- **Activity**
Retype the entries exactly. Include every line.

- **Stored data**
◆ ◆ ◆ ◆ ◆

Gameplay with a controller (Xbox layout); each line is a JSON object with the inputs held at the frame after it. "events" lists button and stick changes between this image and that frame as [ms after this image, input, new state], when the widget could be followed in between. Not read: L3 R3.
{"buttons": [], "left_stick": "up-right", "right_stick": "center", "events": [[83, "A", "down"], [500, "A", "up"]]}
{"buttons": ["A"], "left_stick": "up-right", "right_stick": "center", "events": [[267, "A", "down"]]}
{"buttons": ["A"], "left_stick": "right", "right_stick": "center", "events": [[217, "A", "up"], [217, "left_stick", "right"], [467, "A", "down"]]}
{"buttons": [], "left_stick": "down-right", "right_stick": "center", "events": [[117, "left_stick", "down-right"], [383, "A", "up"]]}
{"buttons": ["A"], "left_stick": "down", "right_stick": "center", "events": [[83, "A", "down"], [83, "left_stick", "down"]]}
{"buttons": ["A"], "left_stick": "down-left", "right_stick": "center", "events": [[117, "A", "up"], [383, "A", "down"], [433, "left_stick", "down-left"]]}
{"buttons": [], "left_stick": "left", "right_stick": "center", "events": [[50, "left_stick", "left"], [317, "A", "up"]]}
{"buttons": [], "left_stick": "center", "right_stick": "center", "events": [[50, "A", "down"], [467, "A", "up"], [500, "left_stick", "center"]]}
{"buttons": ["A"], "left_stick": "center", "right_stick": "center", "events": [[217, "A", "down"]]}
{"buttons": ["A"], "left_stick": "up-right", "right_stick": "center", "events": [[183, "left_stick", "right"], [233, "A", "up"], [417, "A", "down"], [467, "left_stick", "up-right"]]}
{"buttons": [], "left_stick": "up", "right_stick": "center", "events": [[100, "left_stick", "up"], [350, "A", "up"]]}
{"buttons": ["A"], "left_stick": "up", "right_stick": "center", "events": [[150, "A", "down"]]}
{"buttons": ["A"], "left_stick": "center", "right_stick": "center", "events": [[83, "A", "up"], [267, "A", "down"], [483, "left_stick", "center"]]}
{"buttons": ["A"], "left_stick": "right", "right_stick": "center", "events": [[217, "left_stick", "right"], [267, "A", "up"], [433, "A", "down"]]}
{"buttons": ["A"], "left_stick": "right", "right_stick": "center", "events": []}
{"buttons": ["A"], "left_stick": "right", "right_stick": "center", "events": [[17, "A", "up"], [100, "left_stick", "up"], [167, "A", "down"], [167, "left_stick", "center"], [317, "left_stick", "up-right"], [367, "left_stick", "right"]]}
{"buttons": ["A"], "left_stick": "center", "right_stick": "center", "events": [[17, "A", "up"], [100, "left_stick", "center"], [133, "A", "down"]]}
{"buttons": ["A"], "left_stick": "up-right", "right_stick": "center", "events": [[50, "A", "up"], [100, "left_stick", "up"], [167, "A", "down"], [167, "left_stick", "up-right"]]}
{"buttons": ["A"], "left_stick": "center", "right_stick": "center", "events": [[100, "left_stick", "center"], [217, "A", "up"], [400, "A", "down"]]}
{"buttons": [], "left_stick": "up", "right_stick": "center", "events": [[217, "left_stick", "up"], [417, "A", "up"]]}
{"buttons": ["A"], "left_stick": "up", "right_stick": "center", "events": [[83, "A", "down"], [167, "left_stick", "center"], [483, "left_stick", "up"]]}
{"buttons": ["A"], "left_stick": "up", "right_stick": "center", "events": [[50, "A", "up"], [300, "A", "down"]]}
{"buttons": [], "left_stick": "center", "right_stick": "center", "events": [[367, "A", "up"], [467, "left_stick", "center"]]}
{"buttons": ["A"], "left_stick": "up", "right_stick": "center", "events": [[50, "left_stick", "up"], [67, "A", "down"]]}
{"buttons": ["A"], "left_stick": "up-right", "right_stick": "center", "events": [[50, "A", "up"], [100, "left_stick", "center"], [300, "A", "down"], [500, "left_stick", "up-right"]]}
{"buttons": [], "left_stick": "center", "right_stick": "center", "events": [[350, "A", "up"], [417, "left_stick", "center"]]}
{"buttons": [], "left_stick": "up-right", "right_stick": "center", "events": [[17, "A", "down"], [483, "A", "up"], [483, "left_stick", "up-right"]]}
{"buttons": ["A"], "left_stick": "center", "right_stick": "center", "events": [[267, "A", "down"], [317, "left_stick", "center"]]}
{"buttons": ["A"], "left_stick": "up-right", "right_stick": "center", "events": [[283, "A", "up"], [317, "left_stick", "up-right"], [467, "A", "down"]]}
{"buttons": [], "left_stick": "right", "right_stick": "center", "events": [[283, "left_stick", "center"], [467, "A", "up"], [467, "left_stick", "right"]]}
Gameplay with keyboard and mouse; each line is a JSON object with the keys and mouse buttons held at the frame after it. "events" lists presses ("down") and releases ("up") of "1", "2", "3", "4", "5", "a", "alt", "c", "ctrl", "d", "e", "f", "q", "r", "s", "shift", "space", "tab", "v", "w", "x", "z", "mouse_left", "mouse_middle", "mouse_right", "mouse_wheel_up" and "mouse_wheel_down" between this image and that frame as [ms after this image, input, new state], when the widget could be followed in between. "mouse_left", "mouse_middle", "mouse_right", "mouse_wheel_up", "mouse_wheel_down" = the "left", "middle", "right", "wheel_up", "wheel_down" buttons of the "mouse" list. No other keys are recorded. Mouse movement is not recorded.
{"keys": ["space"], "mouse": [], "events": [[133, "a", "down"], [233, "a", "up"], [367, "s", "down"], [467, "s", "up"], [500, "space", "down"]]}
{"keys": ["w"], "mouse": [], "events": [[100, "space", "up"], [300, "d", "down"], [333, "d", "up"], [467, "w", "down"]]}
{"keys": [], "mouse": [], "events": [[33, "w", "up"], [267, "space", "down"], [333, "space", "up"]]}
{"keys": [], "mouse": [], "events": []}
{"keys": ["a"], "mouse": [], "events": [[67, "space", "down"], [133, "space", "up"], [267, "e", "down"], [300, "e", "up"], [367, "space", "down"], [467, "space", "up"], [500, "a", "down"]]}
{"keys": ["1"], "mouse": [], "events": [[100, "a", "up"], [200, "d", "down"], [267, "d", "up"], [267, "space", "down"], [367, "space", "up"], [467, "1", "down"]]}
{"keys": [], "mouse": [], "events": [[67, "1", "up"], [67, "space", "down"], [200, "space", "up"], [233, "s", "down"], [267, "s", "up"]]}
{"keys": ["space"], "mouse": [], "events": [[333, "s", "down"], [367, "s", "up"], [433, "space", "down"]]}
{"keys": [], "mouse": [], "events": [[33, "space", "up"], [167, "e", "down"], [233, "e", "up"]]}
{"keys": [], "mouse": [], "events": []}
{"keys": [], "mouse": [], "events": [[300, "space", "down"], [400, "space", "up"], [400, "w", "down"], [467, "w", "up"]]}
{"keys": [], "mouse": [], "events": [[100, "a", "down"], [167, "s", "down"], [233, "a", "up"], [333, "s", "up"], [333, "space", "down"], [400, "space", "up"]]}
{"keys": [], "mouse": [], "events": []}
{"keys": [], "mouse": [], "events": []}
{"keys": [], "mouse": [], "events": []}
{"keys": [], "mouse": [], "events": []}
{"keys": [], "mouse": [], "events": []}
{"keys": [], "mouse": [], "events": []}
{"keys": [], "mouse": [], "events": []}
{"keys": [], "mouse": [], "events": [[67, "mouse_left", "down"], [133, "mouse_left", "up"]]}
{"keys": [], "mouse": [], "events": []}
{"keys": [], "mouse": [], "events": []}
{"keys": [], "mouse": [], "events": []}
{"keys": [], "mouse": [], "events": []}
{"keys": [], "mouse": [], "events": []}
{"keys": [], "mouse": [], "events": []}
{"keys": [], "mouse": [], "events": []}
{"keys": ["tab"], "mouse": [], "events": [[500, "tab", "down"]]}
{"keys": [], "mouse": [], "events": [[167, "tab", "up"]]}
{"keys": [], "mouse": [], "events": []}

◆ ◆ ◆ ◆ ◆

- **Exercise result**
Gameplay with a controller (Xbox layout); each line is a JSON object with the inputs held at the frame after it. "events" lists button and stick changes between this image and that frame as [ms after this image, input, new state], when the widget could be followed in between. Not read: L3 R3.
{"buttons": [], "left_stick": "up-right", "right_stick": "center", "events": [[83, "A", "down"], [500, "A", "up"]]}
{"buttons": ["A"], "left_stick": "up-right", "right_stick": "center", "events": [[267, "A", "down"]]}
{"buttons": ["A"], "left_stick": "right", "right_stick": "center", "events": [[217, "A", "up"], [217, "left_stick", "right"], [467, "A", "down"]]}
{"buttons": [], "left_stick": "down-right", "right_stick": "center", "events": [[117, "left_stick", "down-right"], [383, "A", "up"]]}
{"buttons": ["A"], "left_stick": "down", "right_stick": "center", "events": [[83, "A", "down"], [83, "left_stick", "down"]]}
{"buttons": ["A"], "left_stick": "down-left", "right_stick": "center", "events": [[117, "A", "up"], [383, "A", "down"], [433, "left_stick", "down-left"]]}
{"buttons": [], "left_stick": "left", "right_stick": "center", "events": [[50, "left_stick", "left"], [317, "A", "up"]]}
{"buttons": [], "left_stick": "center", "right_stick": "center", "events": [[50, "A", "down"], [467, "A", "up"], [500, "left_stick", "center"]]}
{"buttons": ["A"], "left_stick": "center", "right_stick": "center", "events": [[217, "A", "down"]]}
{"buttons": ["A"], "left_stick": "up-right", "right_stick": "center", "events": [[183, "left_stick", "right"], [233, "A", "up"], [417, "A", "down"], [467, "left_stick", "up-right"]]}
{"buttons": [], "left_stick": "up", "right_stick": "center", "events": [[100, "left_stick", "up"], [350, "A", "up"]]}
{"buttons": ["A"], "left_stick": "up", "right_stick": "center", "events": [[150, "A", "down"]]}
{"buttons": ["A"], "left_stick": "center", "right_stick": "center", "events": [[83, "A", "up"], [267, "A", "down"], [483, "left_stick", "center"]]}
{"buttons": ["A"], "left_stick": "right", "right_stick": "center", "events": [[217, "left_stick", "right"], [267, "A", "up"], [433, "A", "down"]]}
{"buttons": ["A"], "left_stick": "right", "right_stick": "center", "events": []}
{"buttons": ["A"], "left_stick": "right", "right_stick": "center", "events": [[17, "A", "up"], [100, "left_stick", "up"], [167, "A", "down"], [167, "left_stick", "center"], [317, "left_stick", "up-right"], [367, "left_stick", "right"]]}
{"buttons": ["A"], "left_stick": "center", "right_stick": "center", "events": [[17, "A", "up"], [100, "left_stick", "center"], [133, "A", "down"]]}
{"buttons": ["A"], "left_stick": "up-right", "right_stick": "center", "events": [[50, "A", "up"], [100, "left_stick", "up"], [167, "A", "down"], [167, "left_stick", "up-right"]]}
{"buttons": ["A"], "left_stick": "center", "right_stick": "center", "events": [[100, "left_stick", "center"], [217, "A", "up"], [400, "A", "down"]]}
{"buttons": [], "left_stick": "up", "right_stick": "center", "events": [[217, "left_stick", "up"], [417, "A", "up"]]}
{"buttons": ["A"], "left_stick": "up", "right_stick": "center", "events": [[83, "A", "down"], [167, "left_stick", "center"], [483, "left_stick", "up"]]}
{"buttons": ["A"], "left_stick": "up", "right_stick": "center", "events": [[50, "A", "up"], [300, "A", "down"]]}
{"buttons": [], "left_stick": "center", "right_stick": "center", "events": [[367, "A", "up"], [467, "left_stick", "center"]]}
{"buttons": ["A"], "left_stick": "up", "right_stick": "center", "events": [[50, "left_stick", "up"], [67, "A", "down"]]}
{"buttons": ["A"], "left_stick": "up-right", "right_stick": "center", "events": [[50, "A", "up"], [100, "left_stick", "center"], [300, "A", "down"], [500, "left_stick", "up-right"]]}
{"buttons": [], "left_stick": "center", "right_stick": "center", "events": [[350, "A", "up"], [417, "left_stick", "center"]]}
{"buttons": [], "left_stick": "up-right", "right_stick": "center", "events": [[17, "A", "down"], [483, "A", "up"], [483, "left_stick", "up-right"]]}
{"buttons": ["A"], "left_stick": "center", "right_stick": "center", "events": [[267, "A", "down"], [317, "left_stick", "center"]]}
{"buttons": ["A"], "left_stick": "up-right", "right_stick": "center", "events": [[283, "A", "up"], [317, "left_stick", "up-right"], [467, "A", "down"]]}
{"buttons": [], "left_stick": "right", "right_stick": "center", "events": [[283, "left_stick", "center"], [467, "A", "up"], [467, "left_stick", "right"]]}
Gameplay with keyboard and mouse; each line is a JSON object with the keys and mouse buttons held at the frame after it. "events" lists presses ("down") and releases ("up") of "1", "2", "3", "4", "5", "a", "alt", "c", "ctrl", "d", "e", "f", "q", "r", "s", "shift", "space", "tab", "v", "w", "x", "z", "mouse_left", "mouse_middle", "mouse_right", "mouse_wheel_up" and "mouse_wheel_down" between this image and that frame as [ms after this image, input, new state], when the widget could be followed in between. "mouse_left", "mouse_middle", "mouse_right", "mouse_wheel_up", "mouse_wheel_down" = the "left", "middle", "right", "wheel_up", "wheel_down" buttons of the "mouse" list. No other keys are recorded. Mouse movement is not recorded.
{"keys": ["space"], "mouse": [], "events": [[133, "a", "down"], [233, "a", "up"], [367, "s", "down"], [467, "s", "up"], [500, "space", "down"]]}
{"keys": ["w"], "mouse": [], "events": [[100, "space", "up"], [300, "d", "down"], [333, "d", "up"], [467, "w", "down"]]}
{"keys": [], "mouse": [], "events": [[33, "w", "up"], [267, "space", "down"], [333, "space", "up"]]}
{"keys": [], "mouse": [], "events": []}
{"keys": ["a"], "mouse": [], "events": [[67, "space", "down"], [133, "space", "up"], [267, "e", "down"], [300, "e", "up"], [367, "space", "down"], [467, "space", "up"], [500, "a", "down"]]}
{"keys": ["1"], "mouse": [], "events": [[100, "a", "up"], [200, "d", "down"], [267, "d", "up"], [267, "space", "down"], [367, "space", "up"], [467, "1", "down"]]}
{"keys": [], "mouse": [], "events": [[67, "1", "up"], [67, "space", "down"], [200, "space", "up"], [233, "s", "down"], [267, "s", "up"]]}
{"keys": ["space"], "mouse": [], "events": [[333, "s", "down"], [367, "s", "up"], [433, "space", "down"]]}
{"keys": [], "mouse": [], "events": [[33, "space", "up"], [167, "e", "down"], [233, "e", "up"]]}
{"keys": [], "mouse": [], "events": []}
{"keys": [], "mouse": [], "events": [[300, "space", "down"], [400, "space", "up"], [400, "w", "down"], [467, "w", "up"]]}
{"keys": [], "mouse": [], "events": [[100, "a", "down"], [167, "s", "down"], [233, "a", "up"], [333, "s", "up"], [333, "space", "down"], [400, "space", "up"]]}
{"keys": [], "mouse": [], "events": []}
{"keys": [], "mouse": [], "events": []}
{"keys": [], "mouse": [], "events": []}
{"keys": [], "mouse": [], "events": []}
{"keys": [], "mouse": [], "events": []}
{"keys": [], "mouse": [], "events": []}
{"keys": [], "mouse": [], "events": []}
{"keys": [], "mouse": [], "events": [[67, "mouse_left", "down"], [133, "mouse_left", "up"]]}
{"keys": [], "mouse": [], "events": []}
{"keys": [], "mouse": [], "events": []}
{"keys": [], "mouse": [], "events": []}
{"keys": [], "mouse": [], "events": []}
{"keys": [], "mouse": [], "events": []}
{"keys": [], "mouse": [], "events": []}
{"keys": [], "mouse": [], "events": []}
{"keys": ["tab"], "mouse": [], "events": [[500, "tab", "down"]]}
{"keys": [], "mouse": [], "events": [[167, "tab", "up"]]}
{"keys": [], "mouse": [], "events": []}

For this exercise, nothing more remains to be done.